Dil ve mizah üzerine olan köşe yazısında "Benim kuşağım Türkçeyi" sözlerinden başlayıp "unsuru olarak kullanılıyor." sözlerine kadar inen her şeyi hiç değiştirmeden tekrar yaz.

* Metin:
--

Limonlar iyi sıkılıyor mu?

Toplumlarda kullanılan lisan gibi, mizah anlayışı da yaşanılan dönemin izlerini taşır. Yahudi mizahının bu yönden oldukça özgün bir özellik taşıdığı söylenebilir. Belki yıllar sonra gülümseme ile anımsanacak bazı anılar gelecek kuşaklara, ‘işte 21. yüzyılın başında da böyle yaşandı’ dedirtecek.

Yakup BAROKAS Köşe Yazısı
6 Temmuz 2011 Çarşamba

Sayın Başbakanımız geçtiğimiz hafta CHP’yi ontolojik sorunlar içinde olmakla suçladı. İlkin ‘onkoloji’ mi demek istedi diye tereddüt ettim sonra işin kolayına kaçıp Google’da aradım; Aristoteles’e göre ontolojinin varlıkların incelenmesi bilimi olduğunu öğrendim. 

Dil değişken sosyolojik bir yapıya sahip. Bazı ünlü kişilerin sarf ettikleri sözcükler bir anda benimsenip sık kullanılır hale gelebiliyor. Bir konuyu gereği gibi bilmemek anlamına gelen ‘Fransız kalmak’ deyimini de tüm dünyaya tanıtan yine Sayın Başbakanımız değil mi? O gün bugündür bu kavramı bilinçli-bilinçsiz ne denli çok ağzımdan düşürmediğimin ayırdına vardım.

Sözcükler ve kullanılışları nasıl da belli dönemleri anımsatıyor? Çocuk yaşta olduğum yıllardı. Annemin yoldan geçen seyyar manavdan ‘limonlar iyi sıkılıyor mu?’ cümlesinde ‘sıkılıyor’ kelimesini ‘ı’ yerine ‘i’ harflerini kullanarak söylediğinde utancımdan kıpkırmızı kesildiğimi hatırlıyorum. ‘Vatandaş Türkçe konuş!’ döneminin halen etkilerini sürdürdüğü yıllardı. Anneciğim keşke bugün hayatta olsaydı da istediği gibi doğru-yanlış bolca konuşabilseydik, hiç mi hiç utanmayacaktım…

Benim kuşağım Türkçeyi ‘iyi’ konuştu, ana dili olarak benimsedi. Yaşıtlarım arasında şivesi bozuk olanlara pek nadiren rastlıyorum, biraz da şaşırıyorum. Judeo-Espanyol sözcükler ya şirinlik olsun diye kimi zaman araya sıkıştırılıyor, ya da köşe yazarımız Vladi Benbanaste’nin ‘Vazyeduras kon okas’ başlıklı yazısında olduğu gibi mizah unsuru olarak kullanılıyor.

--

* Veri bölümü:
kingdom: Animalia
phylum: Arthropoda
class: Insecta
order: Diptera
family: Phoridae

--

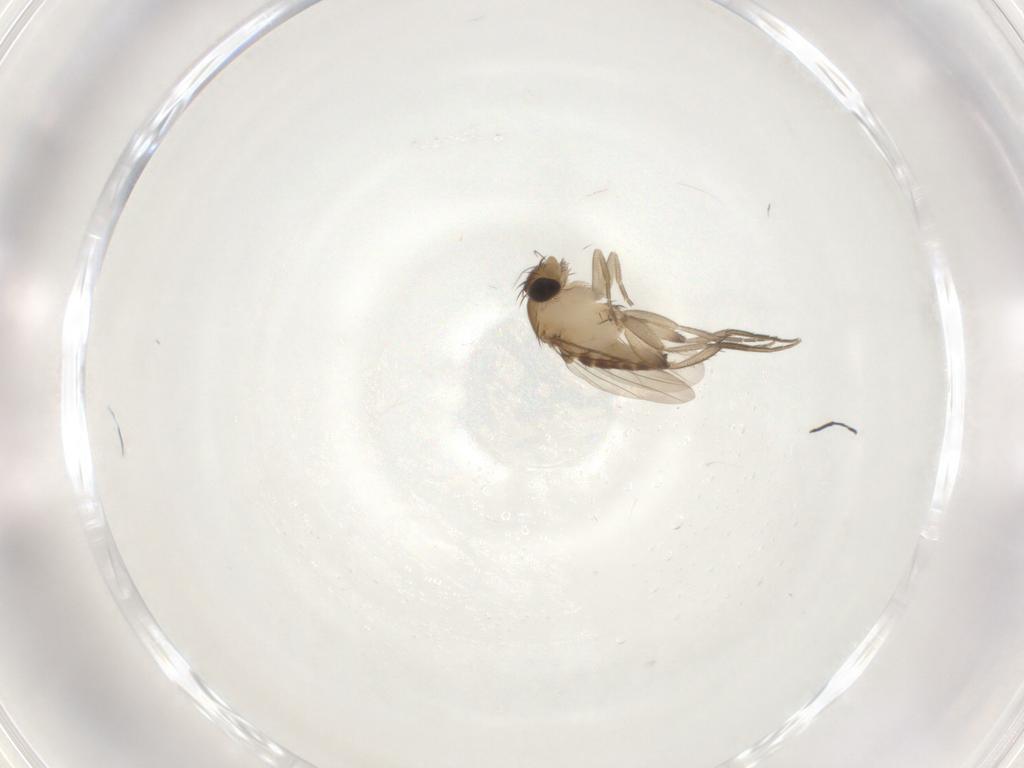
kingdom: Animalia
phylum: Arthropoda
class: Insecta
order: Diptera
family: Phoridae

--

* Görevin çıktısı:
Benim kuşağım Türkçeyi ‘iyi’ konuştu, ana dili olarak benimsedi. Yaşıtlarım arasında şivesi bozuk olanlara pek nadiren rastlıyorum, biraz da şaşırıyorum. Judeo-Espanyol sözcükler ya şirinlik olsun diye kimi zaman araya sıkıştırılıyor, ya da köşe yazarımız Vladi Benbanaste’nin ‘Vazyeduras kon okas’ başlıklı yazısında olduğu gibi mizah unsuru olarak kullanılıyor.